The amended agreement maintains the divestiture of private-label brands Debi Lilly Design, Primo Taglio, Open Nature, ReadyMeals and Waterfront Bistro to C&S. The revised agreement also provides C&S with access to the Signature and O Organics private label brands.
The company said the updated plan will:
- Extend a competitor to new geographies through the sale of stores to a well-capitalized buyer that is led by seasoned operators with a strong balance sheet and a sound business plan.
- Ensure that no stores will close as a result of the merger.
- Maintain all current collective bargaining agreements, which include industry-leading health care and pension benefits, bargained-for wages, and ensuring frontline associates remain employed.
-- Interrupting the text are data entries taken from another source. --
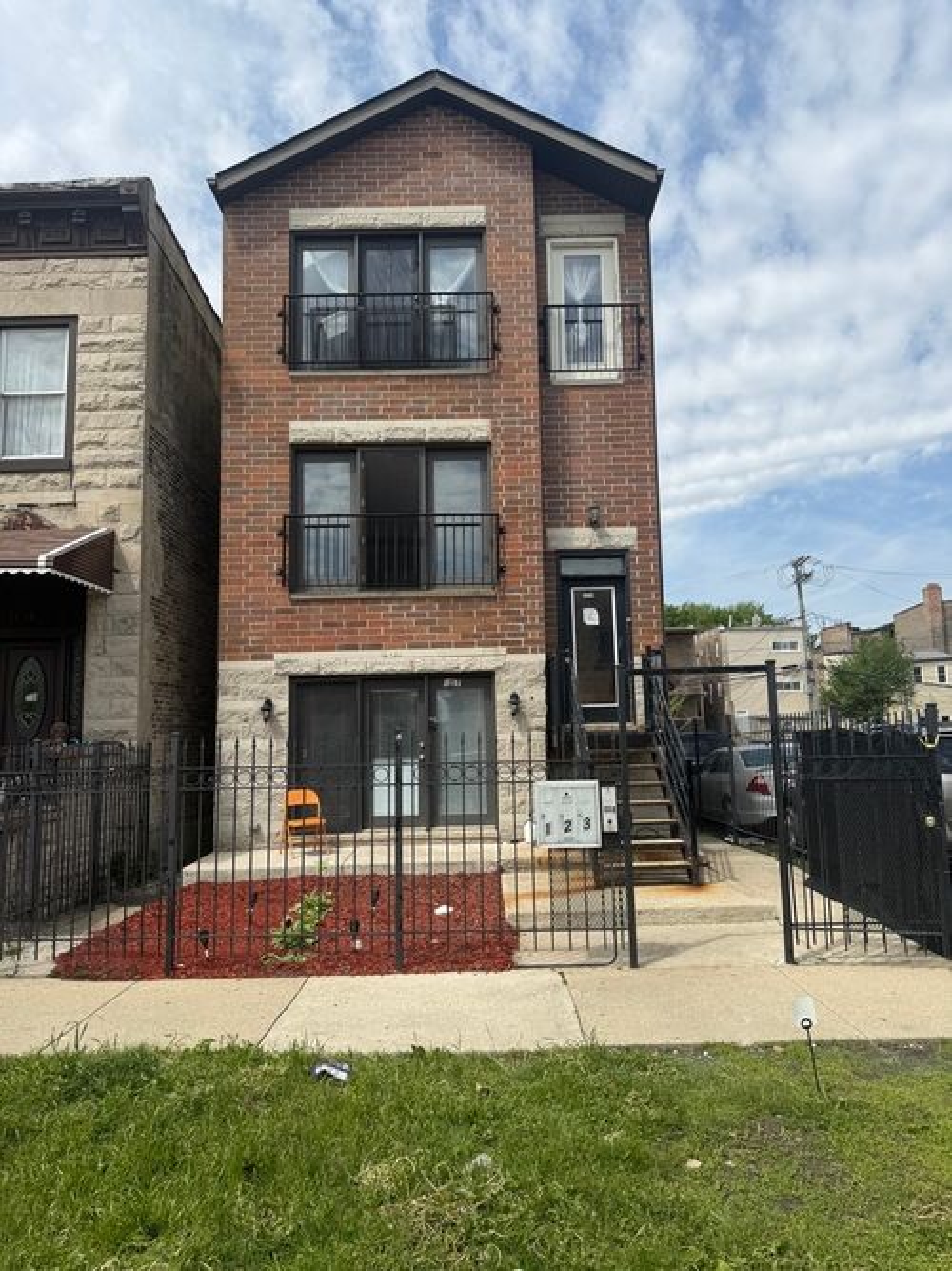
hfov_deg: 56.8
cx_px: 476
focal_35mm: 24
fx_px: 880
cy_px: 636
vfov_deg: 71.6
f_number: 1.78
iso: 80
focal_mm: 6.76
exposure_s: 1/5714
- Commit to invest in associates and stores for the long term.
Subject to fulfillment of customary closing conditions, including Federal Trade Commission and other governmental clearance, and the completion of the Kroger-Albertsons merger, C&S would pay Kroger an all-cash consideration of approximately $2.9 billion, including customary adjustments.
The proposed merger with Albertsons will produce meaningful and measurable benefits for customers, associates and communities across the country. The combined company committed that no stores, distribution centers or manufacturing facilities will close as a result of the merger, Kroger said.
Kroger said it has committed to investing $500 million to begin lowering prices Day 1 post-close, and an additional $1.3 billion to improve Albertsons stores.
Kroger and Albertsons remain committed to defending the merger in court and unlocking the many benefits it offers, according to the release.